JERUSALEM: The Israeli army said Friday a civilian was killed near the country’s northern border with Lebanon, as near-daily exchanges of fire with Hezbollah rage.
Both sides have stepped up attacks this week, with Hezbollah increasing rocket fire and Israel saying it had carried out “offensive action” across southern Lebanon.
The violence has fueled fears of all-out conflict between Iran-backed Hezbollah and Israel, which last went to war in 2006.
“Overnight, terrorists fired anti-tank missiles toward the area of Har Dov in northern Israel,” the Israeli army said, referring to the disputed Shebaa Farms district.
“As a result, an Israeli civilian doing infrastructure work was injured and he was later pronounced dead.”

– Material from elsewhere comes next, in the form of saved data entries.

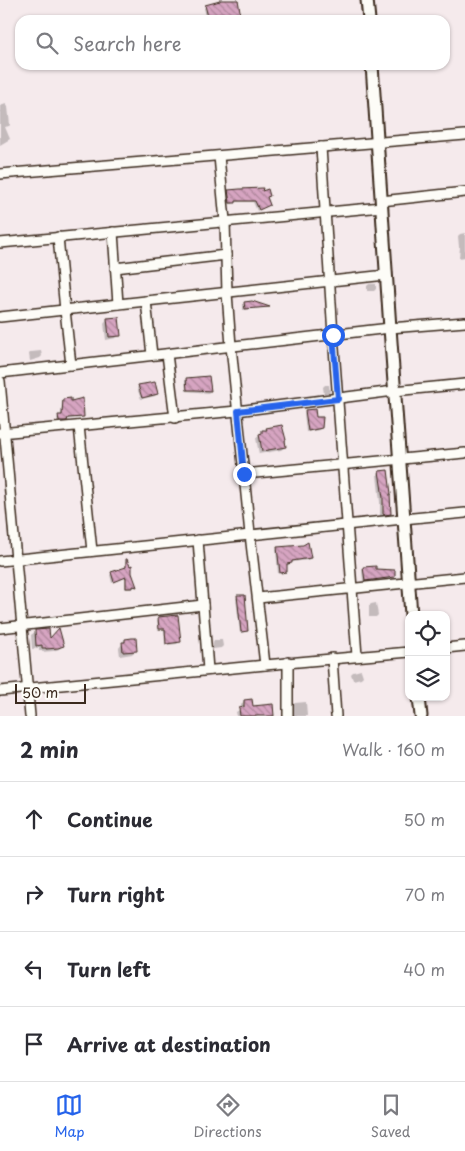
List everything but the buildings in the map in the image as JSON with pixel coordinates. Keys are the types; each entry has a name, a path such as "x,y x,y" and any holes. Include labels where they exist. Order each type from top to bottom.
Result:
{"street":[{"path":"367,0 368,15"},
{"path":"372,70 411,611"},
{"path":"0,174 465,134"},
{"path":"321,147 333,335 358,656"},
{"path":"219,156 225,221 231,346 265,664"},
{"path":"0,243 326,212 465,192"},
{"path":"113,232 118,304"},
{"path":"58,237 71,364"},
{"path":"115,268 226,255"},
{"path":"0,317 386,275"},
{"path":"146,300 152,355"},
{"path":"0,373 390,328 465,322"},
{"path":"167,354 175,418"},
{"path":"0,381 3,433 30,716"},
{"path":"3,433 175,418 465,384"},
{"path":"79,426 92,551"},
{"path":"244,474 465,453"},
{"path":"0,505 11,504"},
{"path":"0,561 347,524 465,514"},
{"path":"198,540 208,670"},
{"path":"258,598 465,578"},
{"path":"0,628 203,606"},
{"path":"450,648 465,646"},
{"path":"0,691 265,664 405,652"},
{"path":"332,658 336,716"},
{"path":"288,662 288,716"},
{"path":"419,701 421,716"}],"route":[{"path":"244,474 238,411 338,399 333,335"}]}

Israeli media reported that the victim was an Arab-Israeli truck driver. Police told AFP they had not identified the body, but said it was the only one found after a truck was hit.
Hezbollah said it had destroyed two Israeli vehicles in the Kfarshuba hills overnight in a “complex ambush” on a convoy using missiles and artillery.
The Israeli army did not comment directly on the claim.
It said Israeli fighter jets struck Hezbollah targets around Shebaa village in southern Lebanon including a weapons store and a launcher, while soldiers “fired to remove a threat in the area.”
It said fighter jets also “struck Hezbollah operational infrastructure in the area of Kfarshuba and a military compound in the area of Ain El Tineh in southern Lebanon.”
Lebanon’s official National News Agency reported that Shebaa village, Kfarshuba and Helta were targeted by “more than 150 Israeli shells,” leaving homes damaged.
Iran-backed Hezbollah has been trading almost-daily fire with the Israeli army since the day after its Palestinian ally Hamas carried out an unprecedented attack on Israel on October 7.
Since October 8 at least 380 people have been killed in Lebanon, including 252 Hezbollah fighters and dozens of civilians, according to an AFP tally.
Israel says 11 soldiers and nine civilians have been killed on its side of the border.
Tens of thousands of people have been displaced on both sides.